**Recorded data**
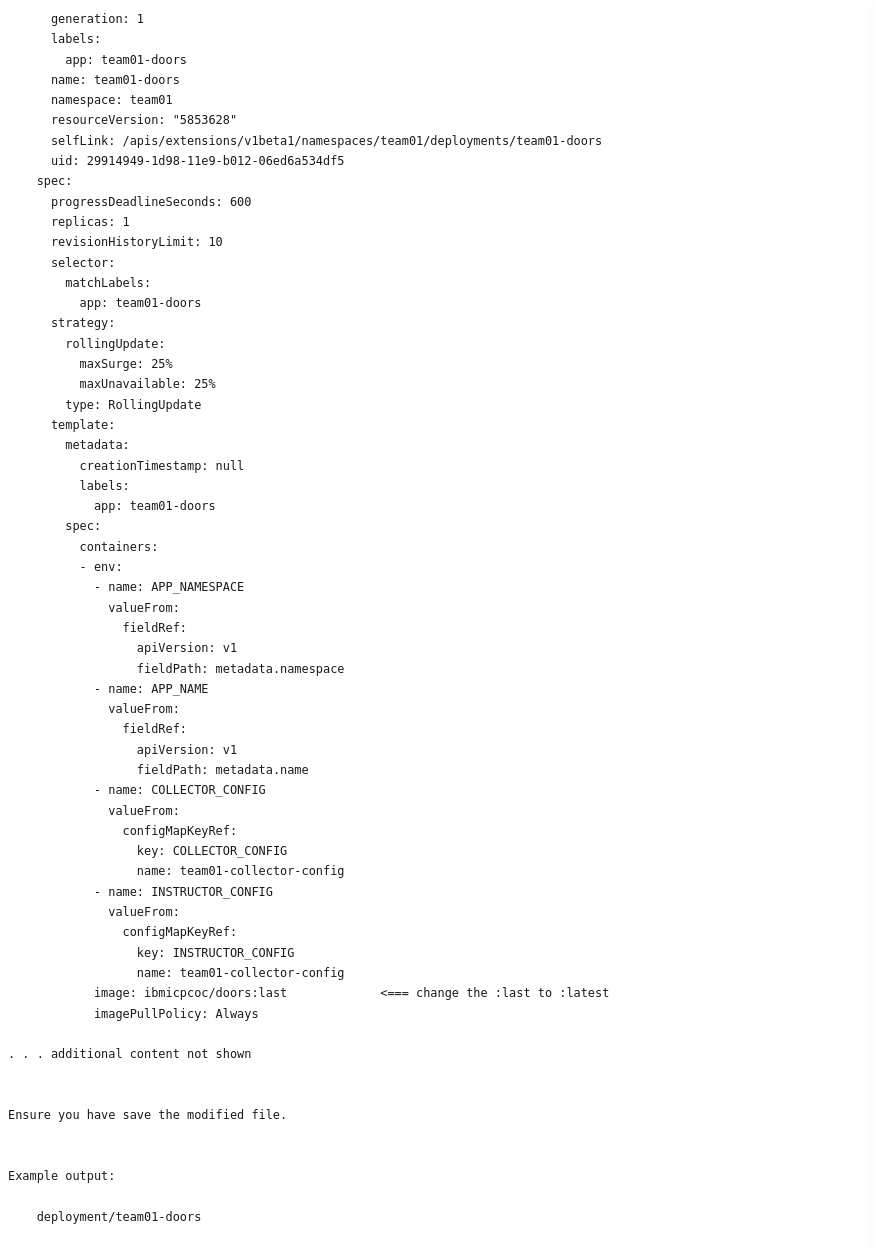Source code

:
 ```
	  generation: 1
	  labels:
	    app: team01-doors
	  name: team01-doors
	  namespace: team01
	  resourceVersion: "5853628"
	  selfLink: /apis/extensions/v1beta1/namespaces/team01/deployments/team01-doors
	  uid: 29914949-1d98-11e9-b012-06ed6a534df5
	spec:
	  progressDeadlineSeconds: 600
	  replicas: 1
	  revisionHistoryLimit: 10
	  selector:
	    matchLabels:
	      app: team01-doors
	  strategy:
	    rollingUpdate:
	      maxSurge: 25%
	      maxUnavailable: 25%
	    type: RollingUpdate
	  template:
	    metadata:
	      creationTimestamp: null
	      labels:
	        app: team01-doors
	    spec:
	      containers:
	      - env:
	        - name: APP_NAMESPACE
	          valueFrom:
	            fieldRef:
	              apiVersion: v1
	              fieldPath: metadata.namespace
	        - name: APP_NAME
	          valueFrom:
	            fieldRef:
	              apiVersion: v1
	              fieldPath: metadata.name
	        - name: COLLECTOR_CONFIG
	          valueFrom:
	            configMapKeyRef:
	              key: COLLECTOR_CONFIG
	              name: team01-collector-config
	        - name: INSTRUCTOR_CONFIG
	          valueFrom:
	            configMapKeyRef:
	              key: INSTRUCTOR_CONFIG
	              name: team01-collector-config
	        image: ibmicpcoc/doors:last             <=== change the :last to :latest
	        imagePullPolicy: Always

. . . additional content not shown 


Ensure you have save the modified file.


Example output:

	deployment/team01-doors


```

**Prompt**
Print, word for word, every entry shown above; the pictures stay out.

**Task answer**
Source code

:
 ```
	  generation: 1
	  labels:
	    app: team01-doors
	  name: team01-doors
	  namespace: team01
	  resourceVersion: "5853628"
	  selfLink: /apis/extensions/v1beta1/namespaces/team01/deployments/team01-doors
	  uid: 29914949-1d98-11e9-b012-06ed6a534df5
	spec:
	  progressDeadlineSeconds: 600
	  replicas: 1
	  revisionHistoryLimit: 10
	  selector:
	    matchLabels:
	      app: team01-doors
	  strategy:
	    rollingUpdate:
	      maxSurge: 25%
	      maxUnavailable: 25%
	    type: RollingUpdate
	  template:
	    metadata:
	      creationTimestamp: null
	      labels:
	        app: team01-doors
	    spec:
	      containers:
	      - env:
	        - name: APP_NAMESPACE
	          valueFrom:
	            fieldRef:
	              apiVersion: v1
	              fieldPath: metadata.namespace
	        - name: APP_NAME
	          valueFrom:
	            fieldRef:
	              apiVersion: v1
	              fieldPath: metadata.name
	        - name: COLLECTOR_CONFIG
	          valueFrom:
	            configMapKeyRef:
	              key: COLLECTOR_CONFIG
	              name: team01-collector-config
	        - name: INSTRUCTOR_CONFIG
	          valueFrom:
	            configMapKeyRef:
	              key: INSTRUCTOR_CONFIG
	              name: team01-collector-config
	        image: ibmicpcoc/doors:last             <=== change the :last to :latest
	        imagePullPolicy: Always

. . . additional content not shown 


Ensure you have save the modified file.


Example output:

	deployment/team01-doors


```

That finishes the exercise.